Washington peut-elle d’ailleurs compter, sur ce sujet, sur le soutien de Paris ? François Delattre, le représentant permanent de la France auprès des Nations unies, n’a pas ergoté, lundi, sur « le recours à des substances toxiques comme armes [qui] n’ont jamais cessé en Syrie » : « Je rappelle que le régime syrien a déjà été identifié comme responsable dans quatre de ces cas, dont un cas d’utilisation de sarin, en violation du droit international humanitaire et des engagements pris par la Syrie lorsqu’elle a adhéré à la Convention d’interdiction des armes chimiques » en 2013, a-t-il déclaré.
Le diplomate français de pointer ainsi du doigt « la coopération du régime syrien avec l’OIAC [qui] se fait à la carte, depuis des mois », tout en alertant sur « l’état des stocks syriens […] toujours pas clarifiés » selon lui. Or, « je rappelle que les équipes d’experts de l’OIAC ont à de multiples reprises trouvé sur les sites syriens des indicateurs de produits non déclarés par la Syrie, sans que celle-ci n’ait fourni d’explication convaincantes. »
« Cynisme absolu » de Moscou
Si l’utilisation d’armes chimiques par le régime syrien était un secret de polichinelle, jusqu’à ce que l’organisation rende son rapport en juin dernier, elle est aujourd’hui une vérité, pour les Occidentaux, qui aggrave l’instabilité régionale, sape le régime de non-prolifération et affaiblit la sécurité internationale, toujours d’après M. Delattre. Et « la communauté internationale ne peut pas laisser cette situation se banaliser et les responsables de ces crimes odieux rester impunis » estime-t-il, alors que « la persistance d’attaques chimiques en Syrie viole la conscience universelle autant que les normes les plus fondamentales du droit international. »
Il parait pourtant bien difficile de faire avancer le dossier, extrêmement sensible. Pour Olivier Lepick, membre de la Fondation pour la recherche stratégique et spécialiste des questions de prolifération des armes, c’est même mission impossible « sans levée du veto russe », qu’il qualifie de « cynisme absolu », reflétant « la volonté [de Moscou] de protéger son allié syrien contre toutes les évidences ». Selon le chercheur, il faut d’ailleurs s’attendre à ce que de telles armes, « sous la forme rudimentaire », soient toujours utilisées dans les années à venir. Notamment « avec l’utilisation du chlore, dont il est totalement illusoire de penser que l’on pourrait en dénier la possession au régime syrien ».

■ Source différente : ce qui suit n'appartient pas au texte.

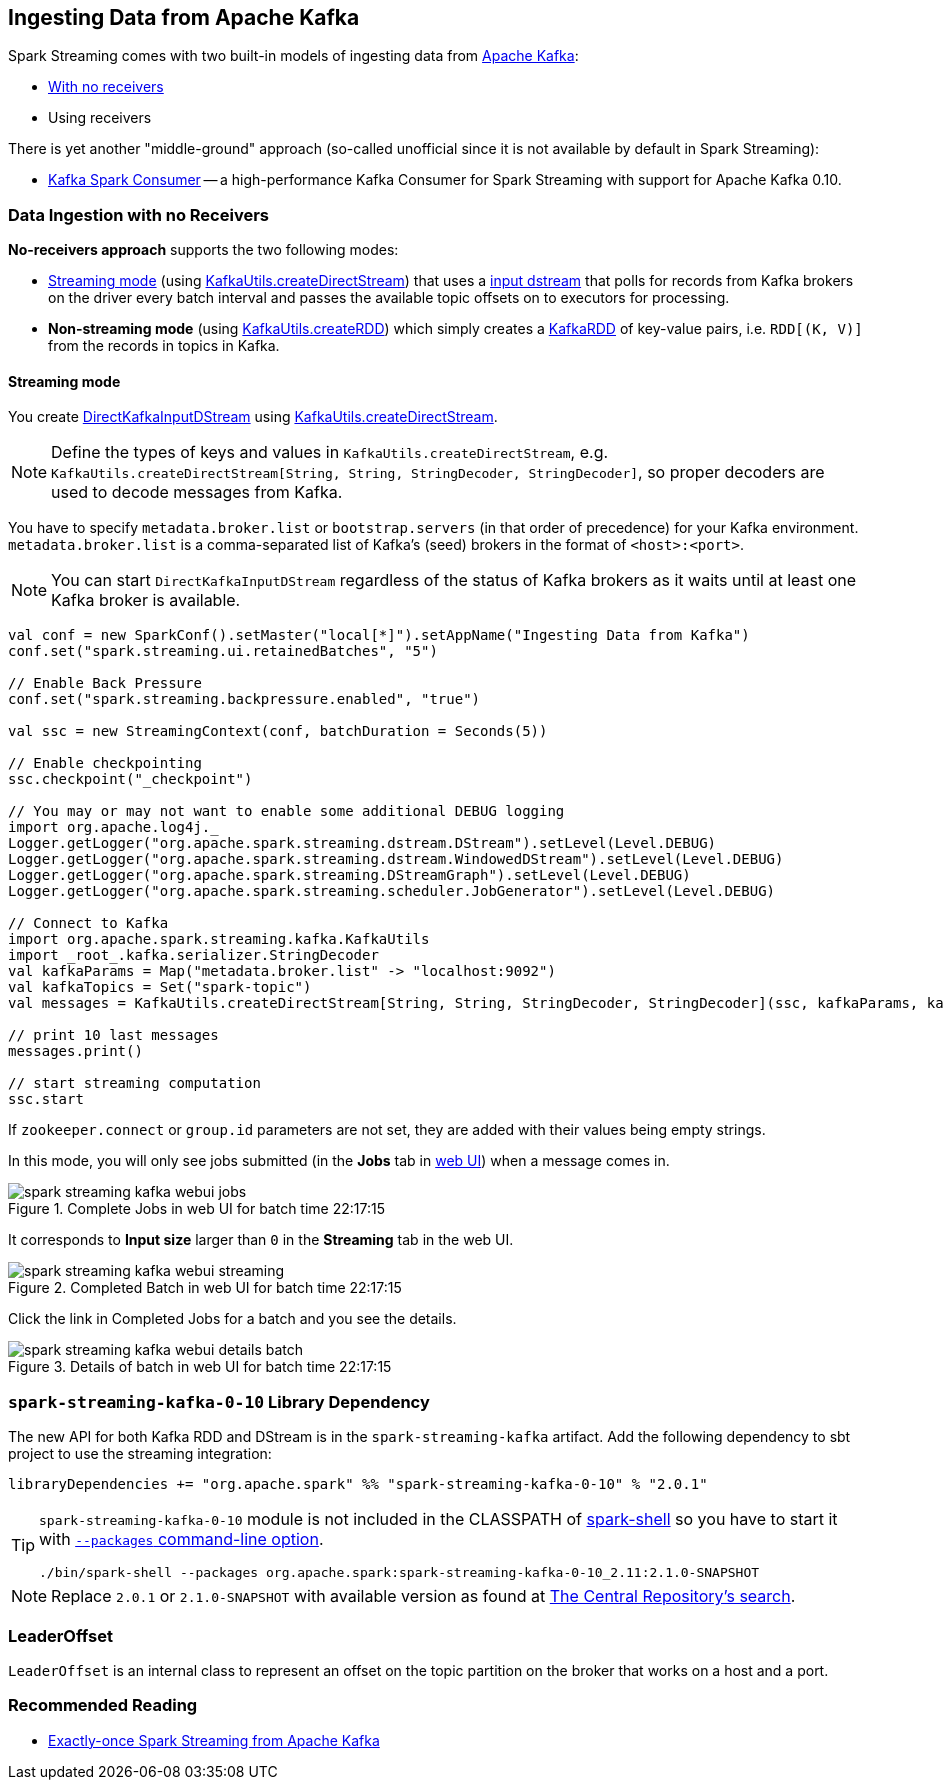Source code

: == Ingesting Data from Apache Kafka

Spark Streaming comes with two built-in models of ingesting data from http://kafka.apache.org/[Apache Kafka]:

* <<no-receivers, With no receivers>>
* Using receivers

There is yet another "middle-ground" approach (so-called unofficial since it is not available by default in Spark Streaming):

* https://github.com/dibbhatt/kafka-spark-consumer[Kafka Spark Consumer] -- a high-performance Kafka Consumer for Spark Streaming with support for Apache Kafka 0.10.

=== [[no-receivers]] Data Ingestion with no Receivers

*No-receivers approach* supports the two following modes:

* <<streaming-mode, Streaming mode>> (using link:spark-streaming-kafka-KafkaUtils.adoc#createDirectStream[KafkaUtils.createDirectStream]) that uses a link:spark-streaming-inputdstreams.adoc[input dstream] that polls for records from Kafka brokers on the driver every batch interval and passes the available topic offsets on to executors for processing.
* *Non-streaming mode* (using link:spark-streaming-kafka-KafkaUtils.adoc#createRDD[KafkaUtils.createRDD]) which simply creates a link:spark-streaming-kafka-KafkaRDD.adoc[KafkaRDD] of key-value pairs, i.e. `RDD[(K, V)]` from the records in topics in Kafka.

==== [[streaming-mode]] Streaming mode

You create link:spark-streaming-kafka-DirectKafkaInputDStream.adoc[DirectKafkaInputDStream] using link:spark-streaming-kafka-KafkaUtils.adoc#createDirectStream[KafkaUtils.createDirectStream].

NOTE: Define the types of keys and values in `KafkaUtils.createDirectStream`, e.g. `KafkaUtils.createDirectStream[String, String, StringDecoder, StringDecoder]`, so proper decoders are used to decode messages from Kafka.

You have to specify `metadata.broker.list` or `bootstrap.servers` (in that order of precedence) for your Kafka environment. `metadata.broker.list` is a comma-separated list of Kafka's (seed) brokers in the format of `<host>:<port>`.

NOTE: You can start `DirectKafkaInputDStream` regardless of the status of Kafka brokers as it waits until at least one Kafka broker is available.

[source, scala]
----
val conf = new SparkConf().setMaster("local[*]").setAppName("Ingesting Data from Kafka")
conf.set("spark.streaming.ui.retainedBatches", "5")

// Enable Back Pressure
conf.set("spark.streaming.backpressure.enabled", "true")

val ssc = new StreamingContext(conf, batchDuration = Seconds(5))

// Enable checkpointing
ssc.checkpoint("_checkpoint")

// You may or may not want to enable some additional DEBUG logging
import org.apache.log4j._
Logger.getLogger("org.apache.spark.streaming.dstream.DStream").setLevel(Level.DEBUG)
Logger.getLogger("org.apache.spark.streaming.dstream.WindowedDStream").setLevel(Level.DEBUG)
Logger.getLogger("org.apache.spark.streaming.DStreamGraph").setLevel(Level.DEBUG)
Logger.getLogger("org.apache.spark.streaming.scheduler.JobGenerator").setLevel(Level.DEBUG)

// Connect to Kafka
import org.apache.spark.streaming.kafka.KafkaUtils
import _root_.kafka.serializer.StringDecoder
val kafkaParams = Map("metadata.broker.list" -> "localhost:9092")
val kafkaTopics = Set("spark-topic")
val messages = KafkaUtils.createDirectStream[String, String, StringDecoder, StringDecoder](ssc, kafkaParams, kafkaTopics)

// print 10 last messages
messages.print()

// start streaming computation
ssc.start
----

If `zookeeper.connect` or `group.id` parameters are not set, they are added with their values being empty strings.

In this mode, you will only see jobs submitted (in the *Jobs* tab in link:spark-webui.adoc[web UI]) when a message comes in.

.Complete Jobs in web UI for batch time 22:17:15
image::../images/spark-streaming-kafka-webui-jobs.png[align="center"]

It corresponds to *Input size* larger than `0` in the *Streaming* tab in the web UI.

.Completed Batch in web UI for batch time 22:17:15
image::../images/spark-streaming-kafka-webui-streaming.png[align="center"]

Click the link in Completed Jobs for a batch and you see the details.

.Details of batch in web UI for batch time 22:17:15
image::../images/spark-streaming-kafka-webui-details-batch.png[align="center"]

=== [[spark-streaming-kafka-0-10]] `spark-streaming-kafka-0-10` Library Dependency

The new API for both Kafka RDD and DStream is in the `spark-streaming-kafka` artifact. Add the following dependency to sbt project to use the streaming integration:

```
libraryDependencies += "org.apache.spark" %% "spark-streaming-kafka-0-10" % "2.0.1"
```

[TIP]
====
`spark-streaming-kafka-0-10` module is not included in the CLASSPATH of link:../spark-shell.adoc[spark-shell] so you have to start it with link:../spark-submit.adoc#packages[`--packages` command-line option].

```
./bin/spark-shell --packages org.apache.spark:spark-streaming-kafka-0-10_2.11:2.1.0-SNAPSHOT
```
====

NOTE: Replace `2.0.1` or `2.1.0-SNAPSHOT` with available version as found at http://search.maven.org/#search%7Cga%7C1%7Ca%3A%22spark-streaming-kafka-0-10_2.11%22[The Central Repository's search].

=== [[LeaderOffset]] LeaderOffset

`LeaderOffset` is an internal class to represent an offset on the topic partition on the broker that works on a host and a port.

=== Recommended Reading

* http://blog.cloudera.com/blog/2015/03/exactly-once-spark-streaming-from-apache-kafka/[Exactly-once Spark Streaming from Apache Kafka]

Si le représentant de Damas à l’ONU, Bachar Jaafari, a réaffirmé lundi que son pays n’avait rien à voir avec de telles pratiques, les Nations unies ont tout de même ouvert une enquête hier sur les attaques chimiques présumées du régime syrien perpétrées contre les rebelles dans la province d’Idlib. Et le Conseil de sécurité de mentionner de son côté la création d’une entité pour prendre la relève du JIM. De quoi redouter de nouveaux échanges corsés entre Américains et Russes, tandis que le nombre de victimes, en Syrie, ne cesse d’augmenter.